Лишь постепенно я убедился в неизбежности идеи, столь противоречащей естественному реализму, что от «объектов» ничего нельзя ожидать, потому что объекты физического мира возникают только благодаря синтезу нашего разума, осуществляемому на основе ощущений, тогда как вещи сами по себе всегда только предполагаются, но никогда не даются, и поэтому совершенно невозможно взять из них единство и порядок и затем перенести их на наши ощущения. У нас никогда нет возможности встретиться лицом к лицу с вещами в себе и сравнить отношения в нашем мире чувственного опыта с отношениями в мире того, что существует само по себе. Ощущения – единственная первичная данность, поэтому они должны составлять исходный пункт объяснения, вместе с закономерностями и нарушениями, которые можно наблюдать в их одновременном и последовательном появлении и исчезновении. Кроме этих закономерностей и нарушений, которые мы осознаем лишь постепенно, на основе опыта, в ощущениях нет изначального единства, порядка, связи, объективных отношений. Скорее, они изначально образуют хаос, и именно наш разум с его априорными функциями создает из них объективный физический мир.

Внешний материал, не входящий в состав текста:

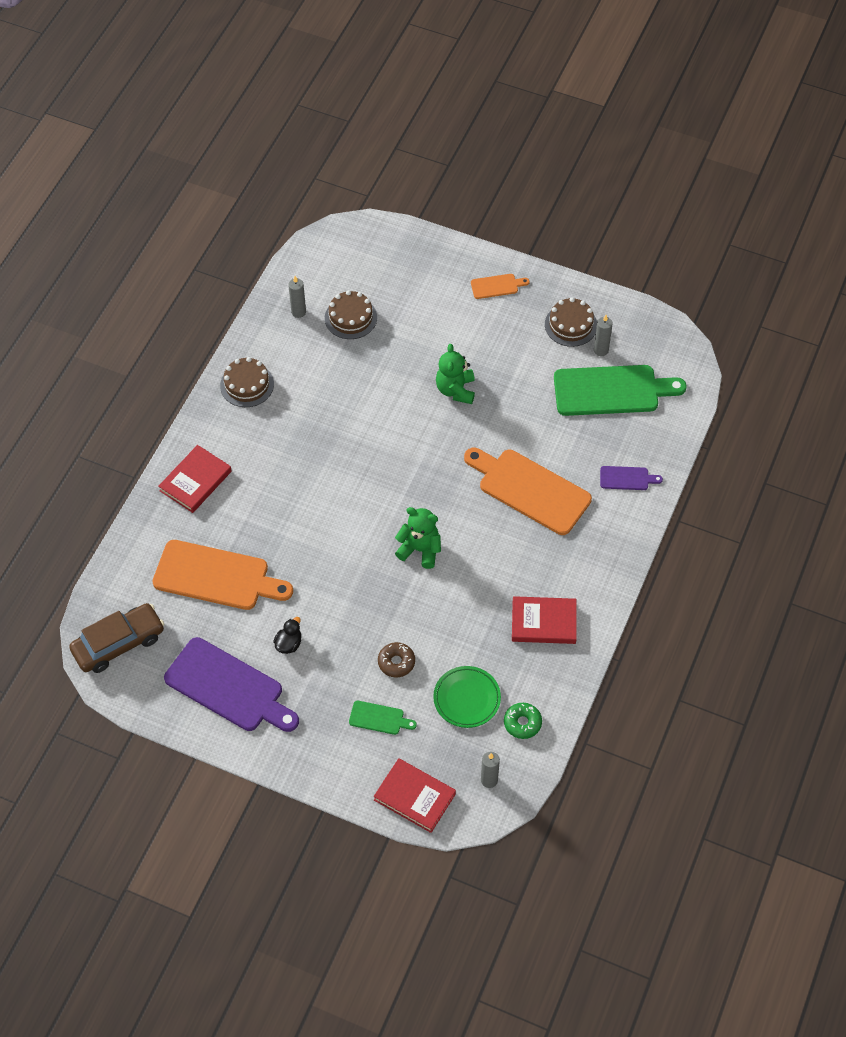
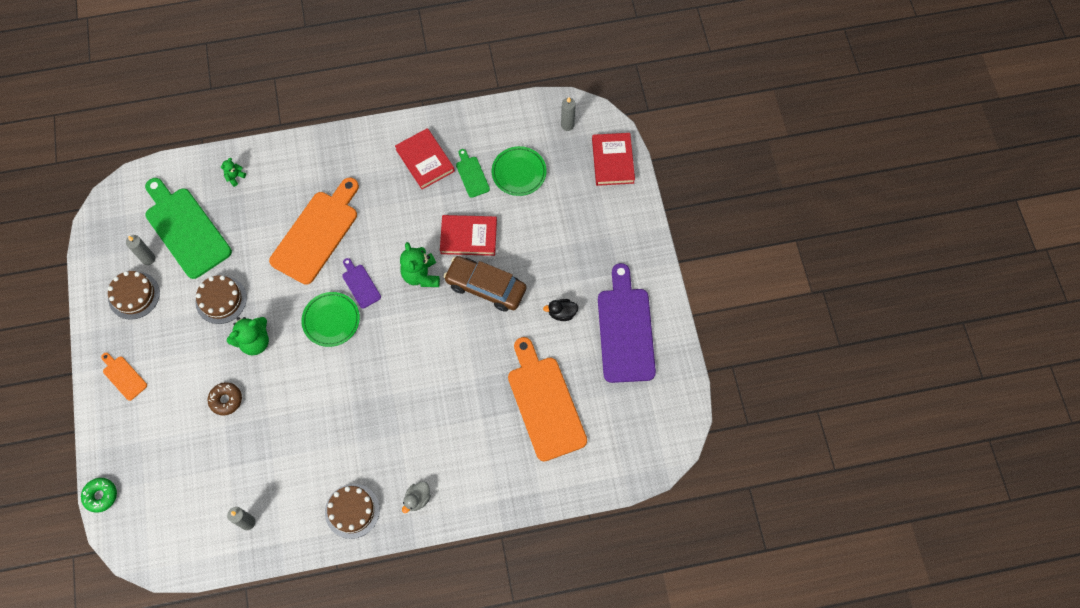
camera: 125 degrees left, 10 degrees up
(119, 643) = (650, 433): brown car -> brown car (486, 287)
(195, 481) = (472, 483): red book -> red book (468, 237)
(217, 434) = (417, 499): none -> grey duck
(350, 318) = (228, 473): brown cake -> brown cake (221, 300)
(379, 718) = (574, 217): green cutting board -> green cutting board (472, 175)
(396, 662) = (524, 233): brown donut -> brown donut (226, 400)
(430, 456) = (331, 320): none -> green plate
(522, 723) = (512, 129): green donut -> green donut (101, 496)
(529, 489) = (317, 233): orange cutting board -> orange cutting board turned 150 degrees counterclockwise
(627, 478) = (264, 175): purple cutting board -> purple cutting board (360, 284)
(642, 454) = (235, 177): none -> green teddy bear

Все ощущения имеют пространственную составляющую и локализуются в пространстве с большей или меньшей определенностью. Этой экстернализации мы не можем научиться из внешнего опыта, как неопровержимо доказал Кант в первом пространственном аргументе своей «Критики чистого разума»; ведь весь внешний опыт уже предполагает пространственность ощущений. Любое отношение к «вне-себя», любой опыт такого «вне-себя» были бы невозможны, если бы не существовало изначальной, априорной способности и соответствующего принуждения к экстернализации наших ощущений в нашем сознании. Однако, будучи эмпириком, я стараюсь обходиться минимумом априорного и поэтому не предполагаю, подобно Канту, чистого понятия пространства, а только пространственную функцию, посредством которой мы вынуждены придавать нашим ощущениям пространственный характер, переживать их «вне себя», как пространственно определенные, в то время как свойства и законы этого внешнего «я», евклидова пространства, мы познаем только через опыт (см. мое эссе «Либман как эпистемолог», p. 43).
Время тоже не требует особого априорного взгляда. Скорее, для реалистической точки зрения достаточно психической способности к изменению в связи с идентичностью самосознания как логико-субстанциональной предпосылки опыта времени.
Что касается категорий, то они ни в коем случае не должны рассматриваться как априорные понятия, изначально и полностью данные в разуме. Кант имеет в виду скорее (первоначально бессознательно осуществляемые) синтетические функции. Если впоследствии поразмыслить над ними и над природой их действия и свести их к понятиям, то получаются категории. И здесь эмпирик будет стараться обойтись минимумом априорности. На мой взгляд, нет никакой необходимости в искусственно собранном Кантом числе двенадцати. Для меня также совершенно немыслимо, чтобы в нашем сознании в качестве первоначального приданого 12 материально различных функций, строго отграниченных друг от друга, были готовы и ждали, подобно пауку в своей паутине, соответствующего сенсорного материала, чтобы затем немедленно наброситься на него, сформовать и соединить в соответствии со своей собственной природой.
Вполне достаточно предположить наличие изначальной интеллектуальной функции соединения и разделения (синтеза и анализа), эффективность которой зависит от сенсорного материала и которая, следуя закономерностям и нарушениям, возникающим в нем, дифференцирует и специализирует себя разнообразными способами. Она действует на трех разных уровнях: сначала при формировании нашего перцептивного мира чисто ассоциативным путем: посредством воспроизведения и неосознанно и непреднамеренно возникающих ассоциаций прошлое проникает в настоящее и утверждается в нем; таким образом, ощущения становятся полнее, богаче. Разнообразие, сходство, одинаковость приходят в сознание только через разнообразие и т. д. состояний сознания: мы действительно переживаем разные вещи, когда видим красное и синее, когда слышим и ощущаем вкус; но мы не переживаем разнообразие этих состояний сознания. Это возможно только на второй стадии, когда сознание фокусируется на себе и своих состояниях; здесь из синтетической функции возникает совершенно новая, более высокая деятельность – сравнение. Прошлое теперь втягивается сознанием в настоящее и связывается с ним. Распознавание становится возможным, а вместе с ним и объективизация ощущений, разделение эго и не-эго. На третьей стадии синтетическая функция достигает кульминации своего развития. Внимание теперь сосредоточено на различиях, сходствах и т. д., которые переживаются. Они становятся объектом наблюдения, анализируются и сравниваются в соответствии с общностью, особенностью, степенью. Вещь и качество, действие и деятельность дифференцируются, от конкретного мы поднимаемся к абстрактному. Все это тесно связано с появлением языка и абстрактного мышления.